======== DATA

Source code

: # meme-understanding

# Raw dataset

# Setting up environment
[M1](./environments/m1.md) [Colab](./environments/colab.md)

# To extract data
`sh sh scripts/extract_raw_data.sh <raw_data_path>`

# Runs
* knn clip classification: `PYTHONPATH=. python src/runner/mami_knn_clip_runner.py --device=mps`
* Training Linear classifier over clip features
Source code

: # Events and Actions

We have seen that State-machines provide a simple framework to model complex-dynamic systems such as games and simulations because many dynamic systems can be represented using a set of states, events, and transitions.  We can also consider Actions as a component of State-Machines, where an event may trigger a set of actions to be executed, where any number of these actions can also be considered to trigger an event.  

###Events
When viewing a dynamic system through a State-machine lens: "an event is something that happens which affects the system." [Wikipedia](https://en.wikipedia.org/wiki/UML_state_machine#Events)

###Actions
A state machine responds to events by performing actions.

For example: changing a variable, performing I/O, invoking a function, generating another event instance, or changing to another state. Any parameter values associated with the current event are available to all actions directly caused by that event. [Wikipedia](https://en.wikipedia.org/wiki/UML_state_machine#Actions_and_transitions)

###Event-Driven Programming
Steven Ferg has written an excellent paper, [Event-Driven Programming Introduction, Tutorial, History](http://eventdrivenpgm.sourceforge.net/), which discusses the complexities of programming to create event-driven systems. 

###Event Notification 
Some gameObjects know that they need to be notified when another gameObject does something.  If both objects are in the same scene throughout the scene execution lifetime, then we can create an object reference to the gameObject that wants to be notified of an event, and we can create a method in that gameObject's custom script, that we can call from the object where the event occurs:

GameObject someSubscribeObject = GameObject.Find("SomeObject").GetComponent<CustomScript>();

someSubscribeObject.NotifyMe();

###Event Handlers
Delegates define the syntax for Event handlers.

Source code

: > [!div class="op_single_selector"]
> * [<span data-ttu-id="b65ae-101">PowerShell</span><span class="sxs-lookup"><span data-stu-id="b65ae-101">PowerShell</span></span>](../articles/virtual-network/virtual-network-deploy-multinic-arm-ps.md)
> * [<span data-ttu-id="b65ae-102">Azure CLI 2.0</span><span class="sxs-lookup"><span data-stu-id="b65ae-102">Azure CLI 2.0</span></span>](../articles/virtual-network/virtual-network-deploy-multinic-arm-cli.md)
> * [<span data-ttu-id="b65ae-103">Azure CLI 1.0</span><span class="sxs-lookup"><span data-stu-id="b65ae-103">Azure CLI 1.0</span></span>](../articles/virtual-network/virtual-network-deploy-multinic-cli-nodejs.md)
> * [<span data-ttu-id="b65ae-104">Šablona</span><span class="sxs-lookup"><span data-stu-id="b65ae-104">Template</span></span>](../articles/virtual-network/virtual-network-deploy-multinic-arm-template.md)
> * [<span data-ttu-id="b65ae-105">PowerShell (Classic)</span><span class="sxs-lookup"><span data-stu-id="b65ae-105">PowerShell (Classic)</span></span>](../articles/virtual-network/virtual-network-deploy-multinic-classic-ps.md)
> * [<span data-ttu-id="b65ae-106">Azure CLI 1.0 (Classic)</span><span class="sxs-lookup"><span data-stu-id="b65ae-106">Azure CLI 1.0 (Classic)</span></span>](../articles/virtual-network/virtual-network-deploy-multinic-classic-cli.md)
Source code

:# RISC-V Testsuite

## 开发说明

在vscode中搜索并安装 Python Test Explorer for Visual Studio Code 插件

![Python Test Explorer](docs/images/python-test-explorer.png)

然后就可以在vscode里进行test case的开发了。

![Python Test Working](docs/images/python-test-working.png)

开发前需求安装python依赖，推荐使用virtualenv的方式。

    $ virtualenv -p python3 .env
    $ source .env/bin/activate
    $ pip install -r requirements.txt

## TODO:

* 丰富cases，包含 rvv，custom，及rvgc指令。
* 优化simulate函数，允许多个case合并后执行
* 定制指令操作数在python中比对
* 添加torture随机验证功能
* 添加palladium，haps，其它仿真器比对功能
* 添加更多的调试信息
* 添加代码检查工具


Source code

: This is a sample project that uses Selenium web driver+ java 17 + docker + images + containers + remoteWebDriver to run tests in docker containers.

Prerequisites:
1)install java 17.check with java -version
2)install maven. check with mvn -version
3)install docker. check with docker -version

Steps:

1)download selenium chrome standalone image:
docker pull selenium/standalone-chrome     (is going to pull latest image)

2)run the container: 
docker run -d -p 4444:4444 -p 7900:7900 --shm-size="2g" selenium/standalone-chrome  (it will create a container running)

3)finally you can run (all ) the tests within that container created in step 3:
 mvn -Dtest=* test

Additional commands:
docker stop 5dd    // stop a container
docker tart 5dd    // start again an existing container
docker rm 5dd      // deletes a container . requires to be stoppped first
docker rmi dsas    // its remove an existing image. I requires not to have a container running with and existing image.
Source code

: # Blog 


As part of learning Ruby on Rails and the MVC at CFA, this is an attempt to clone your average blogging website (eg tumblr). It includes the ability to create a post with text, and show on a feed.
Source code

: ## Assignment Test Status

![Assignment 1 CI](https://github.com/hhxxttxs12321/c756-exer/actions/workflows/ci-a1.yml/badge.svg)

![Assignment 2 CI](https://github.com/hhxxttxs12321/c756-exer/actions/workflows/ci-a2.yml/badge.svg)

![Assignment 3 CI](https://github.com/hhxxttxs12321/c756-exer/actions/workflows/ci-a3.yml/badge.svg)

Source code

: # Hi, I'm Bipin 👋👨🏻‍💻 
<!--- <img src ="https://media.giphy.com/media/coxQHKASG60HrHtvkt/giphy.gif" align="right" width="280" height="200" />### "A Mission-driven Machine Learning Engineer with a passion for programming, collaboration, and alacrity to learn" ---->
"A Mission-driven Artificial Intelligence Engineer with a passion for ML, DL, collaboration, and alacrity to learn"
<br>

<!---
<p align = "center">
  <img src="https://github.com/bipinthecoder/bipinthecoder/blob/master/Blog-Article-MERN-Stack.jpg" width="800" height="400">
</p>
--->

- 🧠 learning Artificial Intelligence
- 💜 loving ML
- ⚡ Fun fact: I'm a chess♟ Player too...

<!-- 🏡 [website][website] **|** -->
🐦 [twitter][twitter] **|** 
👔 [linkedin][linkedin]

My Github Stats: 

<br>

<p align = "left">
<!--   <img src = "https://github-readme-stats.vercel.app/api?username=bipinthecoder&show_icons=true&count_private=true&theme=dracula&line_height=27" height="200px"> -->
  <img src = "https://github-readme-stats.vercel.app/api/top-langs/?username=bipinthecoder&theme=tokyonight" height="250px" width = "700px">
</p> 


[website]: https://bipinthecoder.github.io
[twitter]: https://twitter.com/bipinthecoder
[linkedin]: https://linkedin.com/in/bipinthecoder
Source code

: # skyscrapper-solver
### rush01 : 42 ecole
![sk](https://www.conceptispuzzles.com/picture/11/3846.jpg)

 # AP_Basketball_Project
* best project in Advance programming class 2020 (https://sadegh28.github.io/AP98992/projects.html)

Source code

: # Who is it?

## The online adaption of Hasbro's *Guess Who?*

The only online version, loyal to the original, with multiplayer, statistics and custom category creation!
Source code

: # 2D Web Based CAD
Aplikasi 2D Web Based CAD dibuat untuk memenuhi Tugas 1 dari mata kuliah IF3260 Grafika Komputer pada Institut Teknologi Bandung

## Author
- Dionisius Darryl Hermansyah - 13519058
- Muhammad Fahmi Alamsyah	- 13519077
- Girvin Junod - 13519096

================

TASK DETAILS - Reproduce every line of the data verbatim.

EXERCISE SOLUTION -
Source code

: # meme-understanding

# Raw dataset

# Setting up environment
[M1](./environments/m1.md) [Colab](./environments/colab.md)

# To extract data
`sh sh scripts/extract_raw_data.sh <raw_data_path>`

# Runs
* knn clip classification: `PYTHONPATH=. python src/runner/mami_knn_clip_runner.py --device=mps`
* Training Linear classifier over clip features
Source code

: # Events and Actions

We have seen that State-machines provide a simple framework to model complex-dynamic systems such as games and simulations because many dynamic systems can be represented using a set of states, events, and transitions.  We can also consider Actions as a component of State-Machines, where an event may trigger a set of actions to be executed, where any number of these actions can also be considered to trigger an event.  

###Events
When viewing a dynamic system through a State-machine lens: "an event is something that happens which affects the system." [Wikipedia](https://en.wikipedia.org/wiki/UML_state_machine#Events)

###Actions
A state machine responds to events by performing actions.

For example: changing a variable, performing I/O, invoking a function, generating another event instance, or changing to another state. Any parameter values associated with the current event are available to all actions directly caused by that event. [Wikipedia](https://en.wikipedia.org/wiki/UML_state_machine#Actions_and_transitions)

###Event-Driven Programming
Steven Ferg has written an excellent paper, [Event-Driven Programming Introduction, Tutorial, History](http://eventdrivenpgm.sourceforge.net/), which discusses the complexities of programming to create event-driven systems. 

###Event Notification 
Some gameObjects know that they need to be notified when another gameObject does something.  If both objects are in the same scene throughout the scene execution lifetime, then we can create an object reference to the gameObject that wants to be notified of an event, and we can create a method in that gameObject's custom script, that we can call from the object where the event occurs:

GameObject someSubscribeObject = GameObject.Find("SomeObject").GetComponent<CustomScript>();

someSubscribeObject.NotifyMe();

###Event Handlers
Delegates define the syntax for Event handlers.

Source code

: > [!div class="op_single_selector"]
> * [<span data-ttu-id="b65ae-101">PowerShell</span><span class="sxs-lookup"><span data-stu-id="b65ae-101">PowerShell</span></span>](../articles/virtual-network/virtual-network-deploy-multinic-arm-ps.md)
> * [<span data-ttu-id="b65ae-102">Azure CLI 2.0</span><span class="sxs-lookup"><span data-stu-id="b65ae-102">Azure CLI 2.0</span></span>](../articles/virtual-network/virtual-network-deploy-multinic-arm-cli.md)
> * [<span data-ttu-id="b65ae-103">Azure CLI 1.0</span><span class="sxs-lookup"><span data-stu-id="b65ae-103">Azure CLI 1.0</span></span>](../articles/virtual-network/virtual-network-deploy-multinic-cli-nodejs.md)
> * [<span data-ttu-id="b65ae-104">Šablona</span><span class="sxs-lookup"><span data-stu-id="b65ae-104">Template</span></span>](../articles/virtual-network/virtual-network-deploy-multinic-arm-template.md)
> * [<span data-ttu-id="b65ae-105">PowerShell (Classic)</span><span class="sxs-lookup"><span data-stu-id="b65ae-105">PowerShell (Classic)</span></span>](../articles/virtual-network/virtual-network-deploy-multinic-classic-ps.md)
> * [<span data-ttu-id="b65ae-106">Azure CLI 1.0 (Classic)</span><span class="sxs-lookup"><span data-stu-id="b65ae-106">Azure CLI 1.0 (Classic)</span></span>](../articles/virtual-network/virtual-network-deploy-multinic-classic-cli.md)
Source code

:# RISC-V Testsuite

## 开发说明

在vscode中搜索并安装 Python Test Explorer for Visual Studio Code 插件

![Python Test Explorer](docs/images/python-test-explorer.png)

然后就可以在vscode里进行test case的开发了。

![Python Test Working](docs/images/python-test-working.png)

开发前需求安装python依赖，推荐使用virtualenv的方式。

    $ virtualenv -p python3 .env
    $ source .env/bin/activate
    $ pip install -r requirements.txt

## TODO:

* 丰富cases，包含 rvv，custom，及rvgc指令。
* 优化simulate函数，允许多个case合并后执行
* 定制指令操作数在python中比对
* 添加torture随机验证功能
* 添加palladium，haps，其它仿真器比对功能
* 添加更多的调试信息
* 添加代码检查工具


Source code

: This is a sample project that uses Selenium web driver+ java 17 + docker + images + containers + remoteWebDriver to run tests in docker containers.

Prerequisites:
1)install java 17.check with java -version
2)install maven. check with mvn -version
3)install docker. check with docker -version

Steps:

1)download selenium chrome standalone image:
docker pull selenium/standalone-chrome     (is going to pull latest image)

2)run the container: 
docker run -d -p 4444:4444 -p 7900:7900 --shm-size="2g" selenium/standalone-chrome  (it will create a container running)

3)finally you can run (all ) the tests within that container created in step 3:
 mvn -Dtest=* test

Additional commands:
docker stop 5dd    // stop a container
docker tart 5dd    // start again an existing container
docker rm 5dd      // deletes a container . requires to be stoppped first
docker rmi dsas    // its remove an existing image. I requires not to have a container running with and existing image.
Source code

: # Blog 


As part of learning Ruby on Rails and the MVC at CFA, this is an attempt to clone your average blogging website (eg tumblr). It includes the ability to create a post with text, and show on a feed.
Source code

: ## Assignment Test Status

![Assignment 1 CI](https://github.com/hhxxttxs12321/c756-exer/actions/workflows/ci-a1.yml/badge.svg)

![Assignment 2 CI](https://github.com/hhxxttxs12321/c756-exer/actions/workflows/ci-a2.yml/badge.svg)

![Assignment 3 CI](https://github.com/hhxxttxs12321/c756-exer/actions/workflows/ci-a3.yml/badge.svg)

Source code

: # Hi, I'm Bipin 👋👨🏻‍💻 
<!--- <img src ="https://media.giphy.com/media/coxQHKASG60HrHtvkt/giphy.gif" align="right" width="280" height="200" />### "A Mission-driven Machine Learning Engineer with a passion for programming, collaboration, and alacrity to learn" ---->
"A Mission-driven Artificial Intelligence Engineer with a passion for ML, DL, collaboration, and alacrity to learn"
<br>

<!---
<p align = "center">
  <img src="https://github.com/bipinthecoder/bipinthecoder/blob/master/Blog-Article-MERN-Stack.jpg" width="800" height="400">
</p>
--->

- 🧠 learning Artificial Intelligence
- 💜 loving ML
- ⚡ Fun fact: I'm a chess♟ Player too...

<!-- 🏡 [website][website] **|** -->
🐦 [twitter][twitter] **|** 
👔 [linkedin][linkedin]

My Github Stats: 

<br>

<p align = "left">
<!--   <img src = "https://github-readme-stats.vercel.app/api?username=bipinthecoder&show_icons=true&count_private=true&theme=dracula&line_height=27" height="200px"> -->
  <img src = "https://github-readme-stats.vercel.app/api/top-langs/?username=bipinthecoder&theme=tokyonight" height="250px" width = "700px">
</p> 


[website]: https://bipinthecoder.github.io
[twitter]: https://twitter.com/bipinthecoder
[linkedin]: https://linkedin.com/in/bipinthecoder
Source code

: # skyscrapper-solver
### rush01 : 42 ecole
![sk](https://www.conceptispuzzles.com/picture/11/3846.jpg)

 # AP_Basketball_Project
* best project in Advance programming class 2020 (https://sadegh28.github.io/AP98992/projects.html)

Source code

: # Who is it?

## The online adaption of Hasbro's *Guess Who?*

The only online version, loyal to the original, with multiplayer, statistics and custom category creation!
Source code

: # 2D Web Based CAD
Aplikasi 2D Web Based CAD dibuat untuk memenuhi Tugas 1 dari mata kuliah IF3260 Grafika Komputer pada Institut Teknologi Bandung

## Author
- Dionisius Darryl Hermansyah - 13519058
- Muhammad Fahmi Alamsyah	- 13519077
- Girvin Junod - 13519096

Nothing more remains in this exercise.